----- DATA RECORDS -----

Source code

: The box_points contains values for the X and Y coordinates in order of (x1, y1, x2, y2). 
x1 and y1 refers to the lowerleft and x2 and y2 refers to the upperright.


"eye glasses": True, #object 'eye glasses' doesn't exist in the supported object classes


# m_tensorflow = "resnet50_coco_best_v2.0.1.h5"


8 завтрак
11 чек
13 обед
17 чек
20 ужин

-----

■ PROBLEM REQUIREMENTS: Please give an exact restatement of only the lines from the beginning of the material above to the line with "supported object classes", inclusive.

■ ANSWER SPACE:
Source code

: The box_points contains values for the X and Y coordinates in order of (x1, y1, x2, y2). 
x1 and y1 refers to the lowerleft and x2 and y2 refers to the upperright.


"eye glasses": True, #object 'eye glasses' doesn't exist in the supported object classes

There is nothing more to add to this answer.